> Istruzioni del compito
Trascrivi senza alcuna modifica una parte del brano sul film Indietro così, partendo dalle parole "Raccontata in questa" e fermandoti dopo le parole "davanti a tutti.".

> Brano estratto
-------------------------
Raccontata in questa maniera potrebbe sembrare una cosa noiosa. Non lo è. Indietro così è un film che non ha un attimo di rallentamento, in cui si ride e si piange. E soprattutto, un film che ti apre la testa.
Perché vedendo ciò che accade attraverso lo schermo, proprio per quella «distanza» che si crea tra l’immagine filmata e lo spettatore, ci si rende conto dell’enorme potenza catartica degli esercizi svolti durante i laboratori tenuti da Stefano. Noi che guardiamo restiamo coinvolti, scopriamo storie ed emozioni di persone lasciate al margine della società e ci chiediamo se avremmo mai il coraggio di fare quello che fanno loro: per esempio, sedere accanto a una sedia vuota, immaginare che ci sia sopra una persona a cui vorremmo dire delle cose e dirle, davanti a tutti.

Indietro così si svolge tutto tra strade di cemento, palazzi, marciapiedi e cortiletti di periferia. È una storia di periferie. Ma anche le nostre vite sono, per lo più, storie di periferie. Come alle persone con cui lavora Stefano, anche a noi per lo più le cose ci succedono e basta e facciamo fatica a decifrare, a dare un senso alle nostre biografie.
Vediamo un signore sempre calmo e posato che si lascia andare durante l’esercizio della sedia vuota, fino al punto di alzare la voce e dire che sì, i suoi compagni di scuola erano proprio degli stronzi. Sentire il potere liberatorio di quella parolaccia ti apre un porta nel cuore.
Durante i laboratori escono fuori storie anche molto drammatiche, che queste persone raccontano con una naturalezza assoluta. Ed è forse questo che impressiona più di tutto.
Si parla spesso del fatto che dovremmo rallentare. Ma forse a volte è proprio che dovremmo andare all’indietro.
Dice Antonio Morabito:
«Quello che Stefano vuole fare è un tEATRO dove la t sia minuscola, perché maiuscolo diventa il percorso di preparazione e la modalità con cui lo spettacolo viene costruito, fino ad arrivare al paradosso che il vero spettacolo sono le prove, e che la stessa sera della prima diventa una prova, forse la prima prova da cui far partire un’altra preparazione. Non si procede linearmente in avanti nel Teatro dell’Indietro».
-------------------------
> Materiale
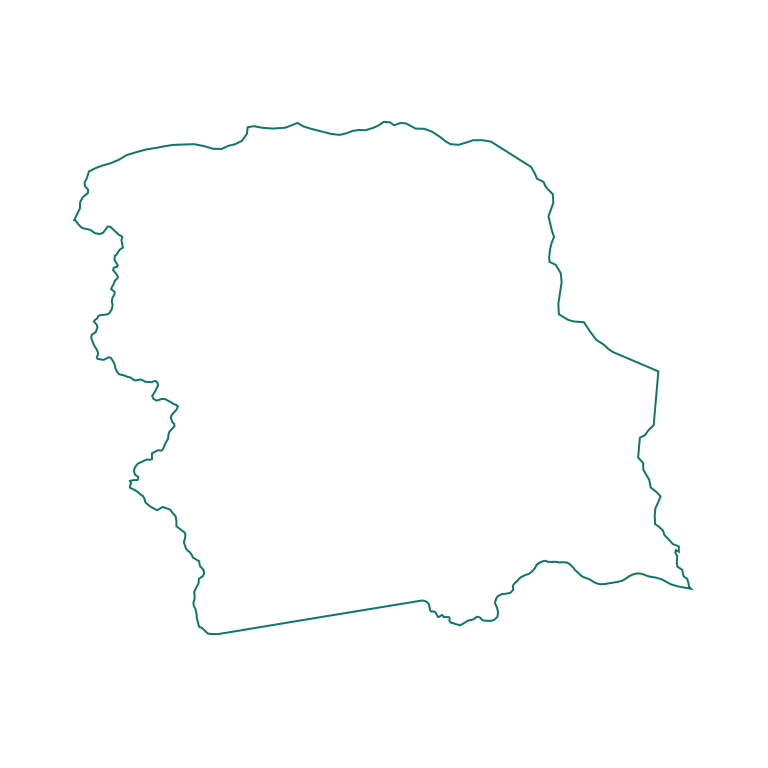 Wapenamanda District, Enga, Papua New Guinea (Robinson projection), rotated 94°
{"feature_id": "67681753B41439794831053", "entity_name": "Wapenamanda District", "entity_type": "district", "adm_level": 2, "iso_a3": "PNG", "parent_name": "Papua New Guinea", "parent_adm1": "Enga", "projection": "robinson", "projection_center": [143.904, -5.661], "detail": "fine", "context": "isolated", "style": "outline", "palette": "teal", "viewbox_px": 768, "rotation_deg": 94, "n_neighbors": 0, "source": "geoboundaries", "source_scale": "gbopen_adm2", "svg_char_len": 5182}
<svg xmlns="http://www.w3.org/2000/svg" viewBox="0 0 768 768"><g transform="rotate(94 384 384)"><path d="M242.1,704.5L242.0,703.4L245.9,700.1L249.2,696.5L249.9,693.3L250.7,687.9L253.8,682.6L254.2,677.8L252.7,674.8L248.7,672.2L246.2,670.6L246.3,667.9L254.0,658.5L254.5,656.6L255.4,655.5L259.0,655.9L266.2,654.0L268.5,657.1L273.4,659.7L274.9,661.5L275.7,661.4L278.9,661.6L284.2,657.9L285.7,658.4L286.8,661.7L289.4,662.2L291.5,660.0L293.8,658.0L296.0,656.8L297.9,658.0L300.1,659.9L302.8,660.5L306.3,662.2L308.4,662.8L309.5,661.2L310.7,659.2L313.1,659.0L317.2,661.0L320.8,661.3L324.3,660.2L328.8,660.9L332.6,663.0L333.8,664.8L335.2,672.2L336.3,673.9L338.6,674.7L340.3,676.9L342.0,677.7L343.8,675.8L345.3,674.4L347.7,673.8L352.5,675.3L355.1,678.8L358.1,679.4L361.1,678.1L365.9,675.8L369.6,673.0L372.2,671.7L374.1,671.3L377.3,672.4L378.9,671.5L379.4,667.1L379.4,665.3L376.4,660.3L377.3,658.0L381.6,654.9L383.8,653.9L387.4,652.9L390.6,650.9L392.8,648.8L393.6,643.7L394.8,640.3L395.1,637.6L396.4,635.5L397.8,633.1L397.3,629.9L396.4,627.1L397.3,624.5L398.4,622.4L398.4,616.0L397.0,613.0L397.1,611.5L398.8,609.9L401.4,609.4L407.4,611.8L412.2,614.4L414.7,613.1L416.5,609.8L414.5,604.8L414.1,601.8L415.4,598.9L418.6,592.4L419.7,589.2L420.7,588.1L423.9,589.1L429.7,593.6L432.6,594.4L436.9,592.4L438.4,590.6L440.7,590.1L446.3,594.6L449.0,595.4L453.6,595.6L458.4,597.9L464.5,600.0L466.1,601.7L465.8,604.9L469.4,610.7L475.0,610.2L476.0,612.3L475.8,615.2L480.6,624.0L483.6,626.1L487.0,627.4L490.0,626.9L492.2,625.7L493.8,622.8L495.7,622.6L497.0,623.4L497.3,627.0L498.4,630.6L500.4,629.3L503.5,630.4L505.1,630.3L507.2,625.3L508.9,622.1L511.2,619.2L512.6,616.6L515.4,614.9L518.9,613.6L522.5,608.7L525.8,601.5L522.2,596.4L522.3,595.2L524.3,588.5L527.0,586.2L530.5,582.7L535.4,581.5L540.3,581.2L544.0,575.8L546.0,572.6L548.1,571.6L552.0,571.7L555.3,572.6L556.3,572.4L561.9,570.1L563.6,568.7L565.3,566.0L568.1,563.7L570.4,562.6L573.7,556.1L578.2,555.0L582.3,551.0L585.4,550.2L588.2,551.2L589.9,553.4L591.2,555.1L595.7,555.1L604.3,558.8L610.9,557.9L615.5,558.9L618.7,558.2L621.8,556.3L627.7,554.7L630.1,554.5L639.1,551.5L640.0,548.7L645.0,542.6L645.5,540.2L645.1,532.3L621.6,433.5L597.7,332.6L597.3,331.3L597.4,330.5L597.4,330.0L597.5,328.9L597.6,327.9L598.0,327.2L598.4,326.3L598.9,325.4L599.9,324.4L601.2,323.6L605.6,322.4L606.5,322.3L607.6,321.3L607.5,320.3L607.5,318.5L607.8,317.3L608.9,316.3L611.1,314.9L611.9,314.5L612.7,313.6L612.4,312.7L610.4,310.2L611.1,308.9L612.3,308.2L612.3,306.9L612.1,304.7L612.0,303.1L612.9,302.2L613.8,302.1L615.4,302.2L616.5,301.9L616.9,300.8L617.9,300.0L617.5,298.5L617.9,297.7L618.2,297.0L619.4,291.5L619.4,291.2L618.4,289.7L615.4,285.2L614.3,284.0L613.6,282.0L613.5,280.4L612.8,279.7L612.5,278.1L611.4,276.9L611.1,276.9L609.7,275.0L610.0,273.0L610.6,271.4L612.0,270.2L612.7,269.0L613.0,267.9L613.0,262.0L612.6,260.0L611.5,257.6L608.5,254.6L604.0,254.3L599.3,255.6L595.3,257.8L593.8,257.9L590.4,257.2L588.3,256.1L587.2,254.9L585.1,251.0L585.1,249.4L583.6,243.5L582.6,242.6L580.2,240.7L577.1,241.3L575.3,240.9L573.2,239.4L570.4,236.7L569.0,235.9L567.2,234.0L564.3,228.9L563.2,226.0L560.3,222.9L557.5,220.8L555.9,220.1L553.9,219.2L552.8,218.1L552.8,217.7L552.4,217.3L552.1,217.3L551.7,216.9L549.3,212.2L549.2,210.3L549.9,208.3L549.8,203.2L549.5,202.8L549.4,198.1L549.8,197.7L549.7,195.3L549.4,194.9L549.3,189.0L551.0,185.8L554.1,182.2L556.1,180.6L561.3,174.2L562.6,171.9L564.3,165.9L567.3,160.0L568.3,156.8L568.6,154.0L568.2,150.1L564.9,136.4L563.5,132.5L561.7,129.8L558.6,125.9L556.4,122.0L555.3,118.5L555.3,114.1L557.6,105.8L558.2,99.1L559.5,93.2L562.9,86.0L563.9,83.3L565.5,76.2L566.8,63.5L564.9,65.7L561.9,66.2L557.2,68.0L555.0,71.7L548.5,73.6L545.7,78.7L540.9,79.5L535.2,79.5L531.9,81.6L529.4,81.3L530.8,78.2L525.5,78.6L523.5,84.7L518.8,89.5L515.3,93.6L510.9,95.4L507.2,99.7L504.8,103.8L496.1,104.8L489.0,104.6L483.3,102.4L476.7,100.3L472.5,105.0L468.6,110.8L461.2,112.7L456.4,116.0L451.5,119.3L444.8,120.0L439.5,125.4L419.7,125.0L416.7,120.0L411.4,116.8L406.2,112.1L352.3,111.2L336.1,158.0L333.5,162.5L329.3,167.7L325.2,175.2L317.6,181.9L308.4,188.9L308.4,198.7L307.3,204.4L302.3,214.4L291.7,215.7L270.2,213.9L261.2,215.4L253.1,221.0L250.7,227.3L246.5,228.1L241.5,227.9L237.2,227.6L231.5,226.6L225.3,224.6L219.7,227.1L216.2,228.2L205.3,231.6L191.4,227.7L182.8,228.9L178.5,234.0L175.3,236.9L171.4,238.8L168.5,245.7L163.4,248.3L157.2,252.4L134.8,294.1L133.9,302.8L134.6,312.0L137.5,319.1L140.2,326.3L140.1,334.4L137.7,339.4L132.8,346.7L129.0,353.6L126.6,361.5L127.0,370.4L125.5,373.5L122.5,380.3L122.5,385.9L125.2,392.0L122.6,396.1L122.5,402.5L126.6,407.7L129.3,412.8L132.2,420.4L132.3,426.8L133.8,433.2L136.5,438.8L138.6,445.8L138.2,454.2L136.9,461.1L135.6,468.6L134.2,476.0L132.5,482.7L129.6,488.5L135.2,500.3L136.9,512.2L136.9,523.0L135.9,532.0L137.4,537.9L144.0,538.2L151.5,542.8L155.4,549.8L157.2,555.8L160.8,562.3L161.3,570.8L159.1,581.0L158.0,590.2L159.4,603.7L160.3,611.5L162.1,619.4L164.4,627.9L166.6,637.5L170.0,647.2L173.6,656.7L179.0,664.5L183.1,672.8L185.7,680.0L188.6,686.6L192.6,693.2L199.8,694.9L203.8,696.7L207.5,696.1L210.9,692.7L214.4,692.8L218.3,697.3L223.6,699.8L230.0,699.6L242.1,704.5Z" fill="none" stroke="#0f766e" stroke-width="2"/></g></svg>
-------------------------
> Risposta al compito
Raccontata in questa maniera potrebbe sembrare una cosa noiosa. Non lo è. Indietro così è un film che non ha un attimo di rallentamento, in cui si ride e si piange. E soprattutto, un film che ti apre la testa.
Perché vedendo ciò che accade attraverso lo schermo, proprio per quella «distanza» che si crea tra l’immagine filmata e lo spettatore, ci si rende conto dell’enorme potenza catartica degli esercizi svolti durante i laboratori tenuti da Stefano. Noi che guardiamo restiamo coinvolti, scopriamo storie ed emozioni di persone lasciate al margine della società e ci chiediamo se avremmo mai il coraggio di fare quello che fanno loro: per esempio, sedere accanto a una sedia vuota, immaginare che ci sia sopra una persona a cui vorremmo dire delle cose e dirle, davanti a tutti.